Dutch Psychology Fraudster Avoids Trial


Disgraced Dutch social psychologist Diederik Stapel, who in 2011 was found to have fabricated data in at least 30 published papers, will not face trial for misuse of public research funds. Instead, in a pre-trial settlement, Stapel has agreed to 120 hours of community service, according to a statement (in Dutch) from the Dutch public prosecutor’s office.
In the settlement, Stapel also agreed not to make a claim on 18 months of half-pay salary that he might have been entitled to contest under Dutch law, as he had said he was sick when he was suspended and fired in September 2011 by Tilburg University. 
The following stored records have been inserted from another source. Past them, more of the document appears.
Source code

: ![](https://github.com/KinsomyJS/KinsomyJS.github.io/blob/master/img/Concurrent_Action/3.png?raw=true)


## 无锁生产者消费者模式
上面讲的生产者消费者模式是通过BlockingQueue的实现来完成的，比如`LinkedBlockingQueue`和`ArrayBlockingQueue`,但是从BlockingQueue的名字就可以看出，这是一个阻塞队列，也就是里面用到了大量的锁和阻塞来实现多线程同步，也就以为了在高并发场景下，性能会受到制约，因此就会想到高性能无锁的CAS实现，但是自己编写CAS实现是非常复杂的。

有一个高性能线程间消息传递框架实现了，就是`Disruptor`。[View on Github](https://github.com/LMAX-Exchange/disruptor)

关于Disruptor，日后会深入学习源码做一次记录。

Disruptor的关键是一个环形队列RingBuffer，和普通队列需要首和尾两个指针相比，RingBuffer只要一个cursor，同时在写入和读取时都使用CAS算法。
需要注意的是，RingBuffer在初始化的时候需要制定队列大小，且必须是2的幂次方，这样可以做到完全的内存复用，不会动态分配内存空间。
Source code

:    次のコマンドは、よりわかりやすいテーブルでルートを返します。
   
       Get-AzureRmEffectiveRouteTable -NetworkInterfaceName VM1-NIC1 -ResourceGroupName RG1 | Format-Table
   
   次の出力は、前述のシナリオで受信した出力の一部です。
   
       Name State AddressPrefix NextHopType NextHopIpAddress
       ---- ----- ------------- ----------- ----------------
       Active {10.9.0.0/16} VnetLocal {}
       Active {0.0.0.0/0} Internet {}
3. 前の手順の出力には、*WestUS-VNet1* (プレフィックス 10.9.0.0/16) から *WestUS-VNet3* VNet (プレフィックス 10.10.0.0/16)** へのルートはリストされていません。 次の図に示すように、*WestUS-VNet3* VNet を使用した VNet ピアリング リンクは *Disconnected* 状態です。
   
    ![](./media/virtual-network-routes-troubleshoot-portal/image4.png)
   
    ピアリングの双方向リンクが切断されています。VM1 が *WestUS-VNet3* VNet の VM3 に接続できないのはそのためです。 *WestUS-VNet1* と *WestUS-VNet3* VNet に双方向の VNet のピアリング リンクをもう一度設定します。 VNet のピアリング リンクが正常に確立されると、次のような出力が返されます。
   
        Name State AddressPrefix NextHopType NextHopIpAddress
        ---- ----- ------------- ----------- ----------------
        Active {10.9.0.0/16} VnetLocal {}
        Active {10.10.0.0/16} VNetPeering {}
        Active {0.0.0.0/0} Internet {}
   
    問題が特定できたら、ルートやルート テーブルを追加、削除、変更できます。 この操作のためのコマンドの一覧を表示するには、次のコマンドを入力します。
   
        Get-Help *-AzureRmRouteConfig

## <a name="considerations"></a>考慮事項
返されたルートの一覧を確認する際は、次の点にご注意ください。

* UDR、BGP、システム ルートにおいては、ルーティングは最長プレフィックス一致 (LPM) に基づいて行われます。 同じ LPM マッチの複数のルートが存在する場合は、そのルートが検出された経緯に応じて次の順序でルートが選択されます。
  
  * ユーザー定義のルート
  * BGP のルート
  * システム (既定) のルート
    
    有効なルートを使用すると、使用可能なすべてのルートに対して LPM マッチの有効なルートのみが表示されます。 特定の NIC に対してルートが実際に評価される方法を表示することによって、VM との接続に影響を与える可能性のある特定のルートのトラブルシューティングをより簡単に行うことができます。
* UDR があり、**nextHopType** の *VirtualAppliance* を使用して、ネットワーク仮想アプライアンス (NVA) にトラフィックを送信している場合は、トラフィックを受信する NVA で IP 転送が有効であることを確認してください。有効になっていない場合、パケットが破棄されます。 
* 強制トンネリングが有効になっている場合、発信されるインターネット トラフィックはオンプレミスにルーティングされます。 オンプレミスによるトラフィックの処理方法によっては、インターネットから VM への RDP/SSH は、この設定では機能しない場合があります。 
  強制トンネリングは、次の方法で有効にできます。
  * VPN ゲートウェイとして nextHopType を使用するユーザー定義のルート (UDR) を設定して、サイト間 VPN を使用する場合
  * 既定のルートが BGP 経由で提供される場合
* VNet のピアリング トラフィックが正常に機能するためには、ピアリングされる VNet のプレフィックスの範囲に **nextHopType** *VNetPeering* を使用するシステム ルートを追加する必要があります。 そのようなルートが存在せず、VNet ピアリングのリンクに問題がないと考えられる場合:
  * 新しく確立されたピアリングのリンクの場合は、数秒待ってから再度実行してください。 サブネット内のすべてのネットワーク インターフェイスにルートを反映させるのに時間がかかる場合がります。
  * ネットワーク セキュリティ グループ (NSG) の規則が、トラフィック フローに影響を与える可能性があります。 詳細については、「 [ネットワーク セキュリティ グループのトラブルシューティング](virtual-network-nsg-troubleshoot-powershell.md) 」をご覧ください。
But the public prosecutor said today that there was no abuse of the grants. The funds went mainly to salaries of staff (PhD students), who did the work they were paid for — even though that work was partly based on fabricated data. “He didn’t use the money for personal enrichment — for example, to buy a car or a house”... 
Stapel had already suffered severe consequences for his actions, which had been taken into account in the settlement, the spokesperson added; he had returned his PhD, and cooperated with the criminal investigation, and with the three-university committee that investigated his academic fraud. 
“The case is now closed,” the spokesperson says. A Dutch newspaper, NU.nl, adds that Stapel’s PhD students did not want to see the story raked over again in court.